Expert evidence, although often relied upon, is not essential to proof of a defect. Rather, that fact may be shown by circumstantial evidence. (Vandermark v. Ford Motor Co., 61 Cal.2d 256, 260, 37 Cal.Rptr. 896, 391 P.2d 168; Garcia v. Halsett, 3 Cal.App.3d 319, 326, 82 Cal.Rptr. 420; see Erickson v. Sears, Roebuck & Co., 240 Cal.App.2d 793, 799, 50 Cal.Rptr. 143.)
Nor can we accept plaintiff's view that mere proof that the tie rod broke necessarily establishes that it was defective at the time of delivery of the car to plaintiff, some 33 months before the accident. The leading case (Greenman v. Yuba Power Products, Inc., 59 Cal.2d 57, 64, 27 Cal.Rptr. 697, 701, 377 P.2d 897, 901) points out that it is sufficient for plaintiff to prove that he was injured ‘as a result of a defect in design and manufacture * * * that made the Shopsmith unsafe for its intended use. ’ Other decisions make clear that the plaintiff must show that the defect existed when the product was manufactured or sold. (McCurter v. Norton Co., 263 Cal.App.2d 402, 69 Cal.Rptr. 493; Tresham v. Ford Motor Co., 275 Cal.App.2d 403, 410, 79 Cal.Rptr. 883; Erickson v. Sears, Roebuck & Co., supra, 240 Cal.App.2d 793, 798, 50 Cal.Rptr. 143; and see Vandermark v. Ford Motor Co., 61 Cal.2d 256, 37 Cal.Rptr. 896, 391 P.2d 168.)

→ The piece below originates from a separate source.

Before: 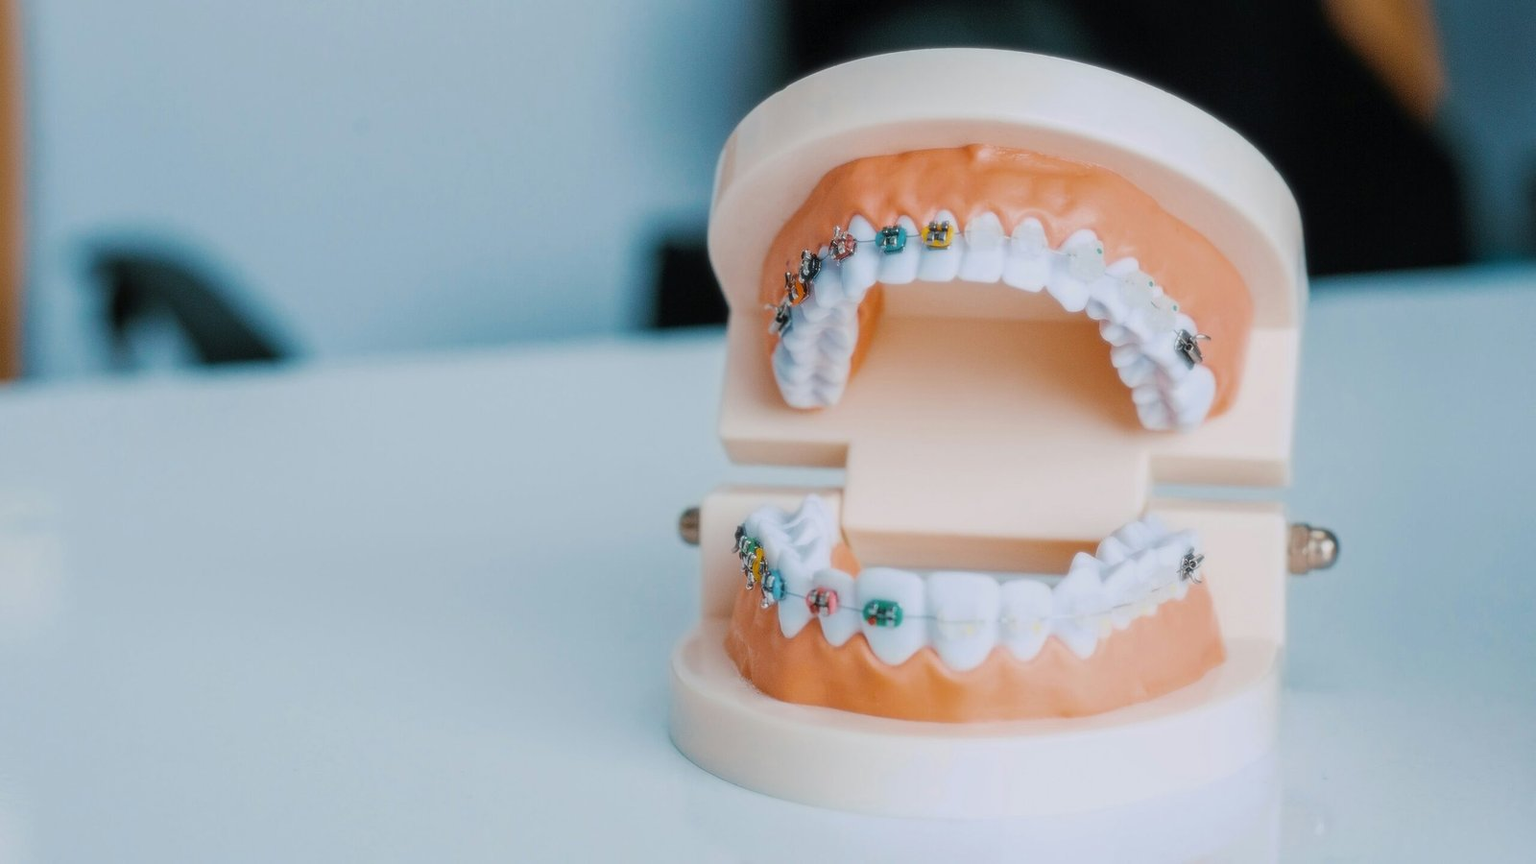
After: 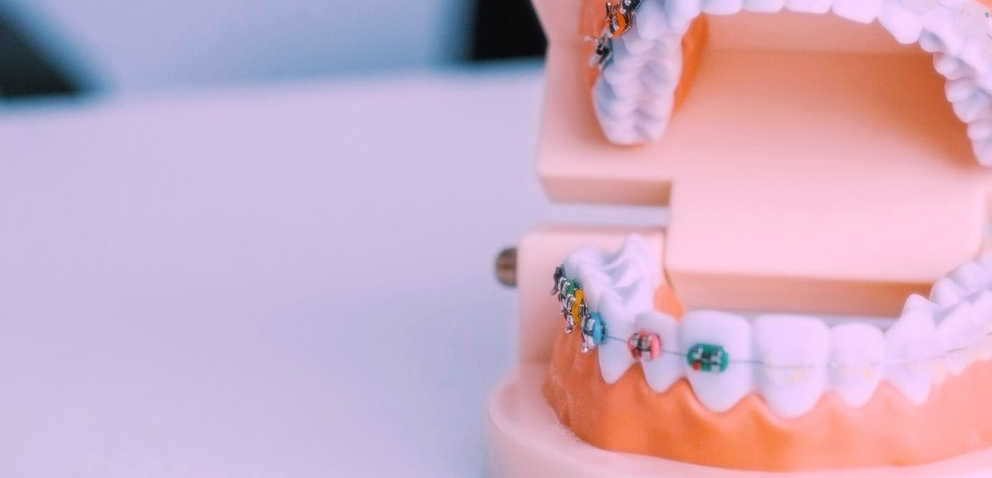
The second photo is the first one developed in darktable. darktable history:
crop: left 13.312%, top 31.28%, right 24.627%, bottom 15.582%
white balance: red 1.188, blue 1.11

Here, there is evidence from which it is reasonably inferable that the tie rod broke only very shortly before the accident. But there is a total absence of any evidence that use of the car for the 33 months it was under plaintiff's control was of the type for which the automobile was intended. We do not, of course, infer from a silent record that there was a collision or other unusual impact which weakened the rod before this accident. But the simplicity of proving reasonable usage by a mere negation of collision or other unusual impact over the long period of plaintiff's control emphasizes the absence of this essential element in plaintiff's proof.
DRAPER, Associate Justice.
HAROLD C. BROWN and GOOD*, JJ., concur.